Lilly gives Imogen a nod and rejoins Sally at the piloting station, assigning her a few copilot tasks to compensate for the turbulence from the still-open hatch. The sensors are going haywire, not sure what to make of the cloak, but they also report a variety of Dominion ships scrambling in the sky above. Those craft were tracking the science vessel until it disappeared; now they are probably gridding up the area, preparing for an exhaustive search.

Lilly sets Saffron down smoothly in a nice little clearing. There are even some trees and a stream nearby. Imogen remains below deck, holding the cloak up as long as she can to buy Lilly enough time for physical camouflage. The large branches and leaves Lilly uses will provide some cover from eyes in the sky, but they will not fool anyone on the ground. And it would take far too much mud to conceal Saffron completely. Lilly has just finished her screen when the cloak suddenly collapses.
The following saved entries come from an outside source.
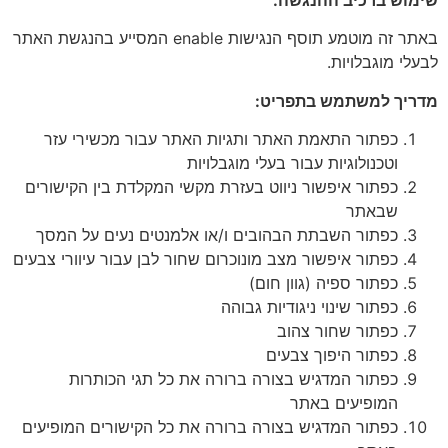
באתר זה מוטמע תוסף הנגישות enable המסייע בהנגשת האתר
לבעלי מוגבלויות.
מדריך למשתמש בתפריט
:
כפתור התאמת האתר ותגיות האתר עבור מכשירי עזר
וטכנולוגיות עבור בעלי מוגבלויות
כפתור איפשור ניווט בעזרת מקשי המקלדת בין הקישורים
שבאתר
כפתור השבתת הבהובים ו/או אלמנטים נעים על המסך
כפתור איפשור מצב מונוכרום שחור לבן עבור עיוורי צבעים
כפתור ספיה (גוון חום)
כפתור שינוי ניגודיות גבוהה
כפתור שחור צהוב
כפתור היפוך צבעים
כפתור המדגיש בצורה ברורה את כל תגי הכותרות
המופיעים באתר
כפתור המדגיש בצורה ברורה את כל הקישורים המופיעים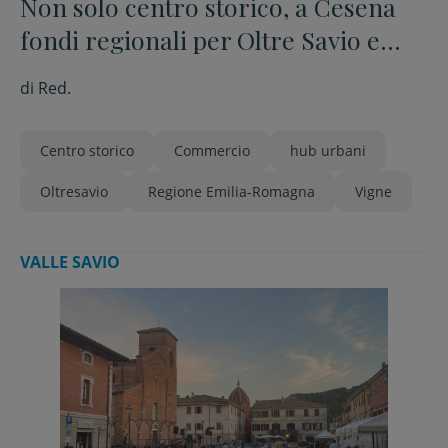
Non solo centro storico, a Cesena
fondi regionali per Oltre Savio e
Vigne
di
Red.
Centro storico
Commercio
hub urbani
Oltresavio
Regione Emilia-Romagna
Vigne
VALLE SAVIO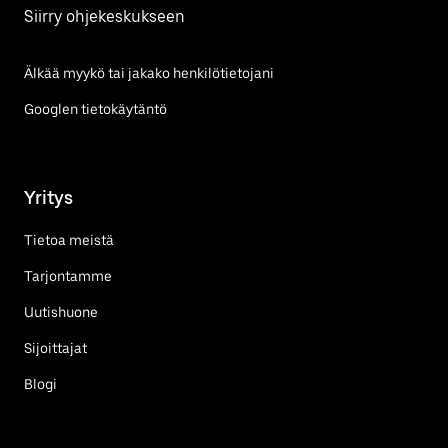
Siirry ohjekeskukseen
Älkää myykö tai jakako henkilötietojani
Googlen tietokäytäntö
Yritys
Tietoa meistä
Tarjontamme
Uutishuone
Sijoittajat
Blogi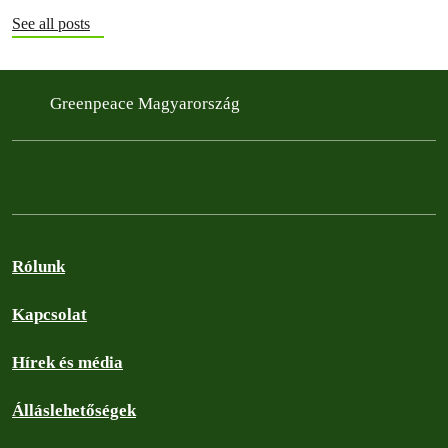
See all posts
Greenpeace Magyarország
Rólunk
Kapcsolat
Hírek és média
Álláslehetőségek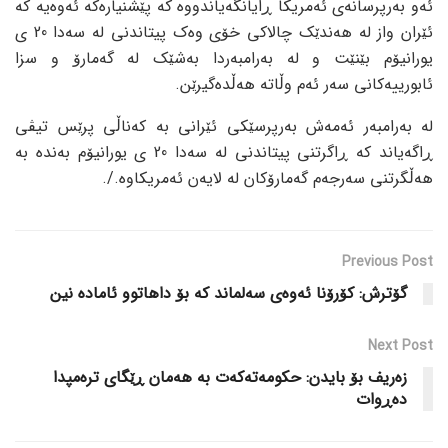
ئەو بەرپرسانەی ئەمریکا ڕایانگەیاندووە کە پێشنیارەکە ئەوەیە کە
ئێران واز لە هەندێک چالاکی خۆی وەک پیتاندنی لە سەدا 20 ی
یورانیۆم بێنێت و لە بەرامبەردا بەشێک لە گەمارۆ و سزا
ئابورییەکانی سەر ئەم وڵاتە هەڵدەگیرێن.
لە بەرامبەر ئەمەش بەرپرسێکی ئێرانی بە کەناڵی پرێس تیڤی
ڕاگەیاند کە ڕاگرتنی پیتاندنی لە سەدا 20 ی یورانیۆم بەندە بە
هەڵگرتنی سەرجەم گەمارۆکان لە لایەن ئەمریکاوە./.
Previous Post
گۆترش: کۆرۆنا ئەوەی سەلماند کە بۆ داهاتوو ئامادە نین
Next Post
زەریف بۆ بایدن: حکومەتەکەت بە هەمان ڕێگای ترەمپدا
دەڕوات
Between the shotgun wounds and the mental effort of holding the cloak, Imogen is taxed beyond her limit. A surge of energy she cannot control rips through the glove. Pain spikes through Imogen’s arm, and she yanks it out of the glove as the thing catches fire. It falls to the floor, disintegrating into a pile of ash. The mini-reactor fares better; it is spent but still sound. They should be able to recharge it under less harrowing conditions, though it probably needs a tune-up. Old Red likely needs a refuel, as well.

Imogen pushes aside cables and crawls out of her nest of sparking technology. She pulls herself back into the central hub and joins Lilly at the sensors where she is monitoring their pursuers. There is one more thing Imogen has to do before she collapses. “Durian was there,” she tells Lilly soberly. “He’ll know we did this. But you can’t call him.”

Lilly turns to Imogen, completely confused by the incongruous statement. “Durian was… where?!”